#### RECORDS PROVIDED ####

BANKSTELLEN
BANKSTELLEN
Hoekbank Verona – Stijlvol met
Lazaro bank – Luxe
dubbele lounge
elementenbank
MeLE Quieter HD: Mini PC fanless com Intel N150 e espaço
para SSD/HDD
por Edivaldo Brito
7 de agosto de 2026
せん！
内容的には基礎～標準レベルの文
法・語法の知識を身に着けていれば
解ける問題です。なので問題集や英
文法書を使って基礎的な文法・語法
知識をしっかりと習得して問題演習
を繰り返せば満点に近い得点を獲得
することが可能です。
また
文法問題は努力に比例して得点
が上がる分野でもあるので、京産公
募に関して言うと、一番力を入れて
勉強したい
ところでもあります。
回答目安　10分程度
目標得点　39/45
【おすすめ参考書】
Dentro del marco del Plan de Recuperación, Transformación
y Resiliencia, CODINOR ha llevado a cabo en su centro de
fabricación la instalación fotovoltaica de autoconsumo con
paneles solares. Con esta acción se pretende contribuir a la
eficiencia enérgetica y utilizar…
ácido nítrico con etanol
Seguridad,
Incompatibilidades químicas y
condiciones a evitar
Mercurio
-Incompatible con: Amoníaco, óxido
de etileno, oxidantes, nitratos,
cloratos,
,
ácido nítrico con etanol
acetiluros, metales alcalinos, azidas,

####

**DIRECTIONS:** Copy every record above exactly as it stands.

**TASK RESULT:**
BANKSTELLEN
BANKSTELLEN
Hoekbank Verona – Stijlvol met
Lazaro bank – Luxe
dubbele lounge
elementenbank
MeLE Quieter HD: Mini PC fanless com Intel N150 e espaço
para SSD/HDD
por Edivaldo Brito
7 de agosto de 2026
せん！
内容的には基礎～標準レベルの文
法・語法の知識を身に着けていれば
解ける問題です。なので問題集や英
文法書を使って基礎的な文法・語法
知識をしっかりと習得して問題演習
を繰り返せば満点に近い得点を獲得
することが可能です。
また
文法問題は努力に比例して得点
が上がる分野でもあるので、京産公
募に関して言うと、一番力を入れて
勉強したい
ところでもあります。
回答目安　10分程度
目標得点　39/45
【おすすめ参考書】
Dentro del marco del Plan de Recuperación, Transformación
y Resiliencia, CODINOR ha llevado a cabo en su centro de
fabricación la instalación fotovoltaica de autoconsumo con
paneles solares. Con esta acción se pretende contribuir a la
eficiencia enérgetica y utilizar…
ácido nítrico con etanol
Seguridad,
Incompatibilidades químicas y
condiciones a evitar
Mercurio
-Incompatible con: Amoníaco, óxido
de etileno, oxidantes, nitratos,
cloratos,
,
ácido nítrico con etanol
acetiluros, metales alcalinos, azidas,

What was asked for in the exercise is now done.